Рокси, Женни и я позднее отправились в Шартр на обед с Персанами. Что ж, вполне цивилизованно — эта продолжающаяся связь между Рокси и Персанами, которые словно говорят, что она всегда останется матерью их внучки, близким человеком. Даже Антуан настроен к ней дружелюбно и не чувствует за собой вины, что высказал свое мнение насчет «Святой Урсулы». Рокси тоже ведет себя лояльно. Ей нужно подтверждение, что некоторые узы не порваны. Вот мы и ездим на воскресные обеды либо в Шартр, либо на улицу Ваграма к ним на квартиру. Иногда я нахожу отговорки, чтобы не присутствовать на обеде, так как мне надоело, помимо Женни, забавлять еще целый выводок детей Шарлотты и Антуана, как будто я какая-то суперняня или платная затейница. Я злюсь на Рокси за то, что она не прекратит эту порочную практику и дает повод думать, что я без ума от детей да и сама в душе всего лишь взрослая девчонка. На самом же деле я не так сильно люблю детей, хотя к Женни питаю самые нежные чувства. Бывая у Персанов, я забавляюсь мыслью о том, что бы они подумали, если бы узнали, чем я собираюсь заняться с их дядюшкой Эдгаром. Это тайное озорство хоть немного скрашивает скучную обязанность присматривать за подрастающим поколением.

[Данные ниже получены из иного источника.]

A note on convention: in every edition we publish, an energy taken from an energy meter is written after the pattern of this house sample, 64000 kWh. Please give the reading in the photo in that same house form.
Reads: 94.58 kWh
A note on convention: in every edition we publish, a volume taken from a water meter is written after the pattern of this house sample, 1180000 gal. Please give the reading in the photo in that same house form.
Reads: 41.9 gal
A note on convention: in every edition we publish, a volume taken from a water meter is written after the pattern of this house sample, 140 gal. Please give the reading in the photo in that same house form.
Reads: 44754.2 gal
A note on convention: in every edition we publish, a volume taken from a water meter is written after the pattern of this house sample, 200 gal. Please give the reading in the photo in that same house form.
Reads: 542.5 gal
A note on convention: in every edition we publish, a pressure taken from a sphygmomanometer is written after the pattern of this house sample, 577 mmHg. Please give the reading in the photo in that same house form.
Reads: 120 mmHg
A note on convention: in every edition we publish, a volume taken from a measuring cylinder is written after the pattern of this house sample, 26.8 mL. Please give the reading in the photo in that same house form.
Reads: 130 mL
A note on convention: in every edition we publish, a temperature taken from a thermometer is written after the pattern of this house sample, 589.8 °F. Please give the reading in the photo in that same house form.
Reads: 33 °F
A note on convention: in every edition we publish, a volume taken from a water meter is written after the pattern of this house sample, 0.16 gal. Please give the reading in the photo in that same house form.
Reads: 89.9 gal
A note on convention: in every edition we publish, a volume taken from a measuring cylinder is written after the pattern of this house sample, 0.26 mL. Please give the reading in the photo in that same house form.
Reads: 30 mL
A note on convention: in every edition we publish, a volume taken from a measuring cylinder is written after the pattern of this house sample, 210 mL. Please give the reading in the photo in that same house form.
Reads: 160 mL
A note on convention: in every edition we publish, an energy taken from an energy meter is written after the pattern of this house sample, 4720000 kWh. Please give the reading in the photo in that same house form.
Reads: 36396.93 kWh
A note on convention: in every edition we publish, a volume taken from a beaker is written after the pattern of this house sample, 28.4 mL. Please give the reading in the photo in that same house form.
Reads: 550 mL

В то воскресенье мы отправились в Шартр. В доме царила суматоха. Сюзанна, Антуан, Труди и младшая дочь Ивонна наперебой говорили, что здесь «побывали гости», человек с блокнотом что-то записывал. Это был полицейский. Сначала я не поняла, из-за каких гостей поднялся шум, но потом оказалось, что «гости» — это обыкновенные взломщики, которые, однако, ничего не взяли. Сюзанна, еще не успевшая сменить дорожный твидовый костюм на воскресное платье, кричала: «Бронированная дверь, сигнализация — как это могло случиться?»
— Вхожу я в коридор и вижу: что-то не в порядке, — рассказывала она инспектору. — «А что, если гость еще здесь?» — спрашиваю я у себя. В доме никого не было, но вещи передвинуты и вообще впечатление, — продолжала Сюзанна, — что кто-то здесь хозяйничал. Я почувствовала следы чужого присутствия. Но вы только представьте, не нашли ничего, что стоило взять. Это же оскорбление! — засмеялась она, решительно перейдя, как истая француженка, на шутливый тон, и увела полицейского в гостиную.
Стоял октябрь, с утра прошел дождь — неподходящая погода для тенниса. Мы с Антуаном взяли детей и пошли в лес, а Рокси, Сюзанна, Труди и Ивонна — на кухню, заниматься обедом. На этот раз обязанности были распределены справедливо. Вместо душной кухни прогуляться в осеннем лесу — ради этого стоило даже присмотреть за детьми. Они бегали взад-вперед по тропинкам, и их смех разносился далеко вокруг, точно фонограмма ребячьего веселья. Сначала я думала, что французские леса — реденькие, невзрачные, особенно теперь, когда опадает листва, оставляя только изящные узоры голых ветвей и кое-где одинокие желтые листки, дрожащие на ветру. В Калифорнии у нас высоченные секвойи, заросли сосны и пихты и завалы упавших гигантских стволов, гниющих среди валежника, иголок, мхов и всяких насекомых. Теперь я научилась чувствовать небрежную прелесть французского леса, похожего, как и следовало ожидать, на картины Коро. В наших лесах то и дело натыкаешься на пивные банки, изрешеченные пулями, и тебе становится не по себе, потому что думаешь, что за каждым деревом прячется какой-нибудь псих с ружьем, или выходишь на свежие просеки с торчащими пнями, и тебя охватывает грусть за опустошаемую планету.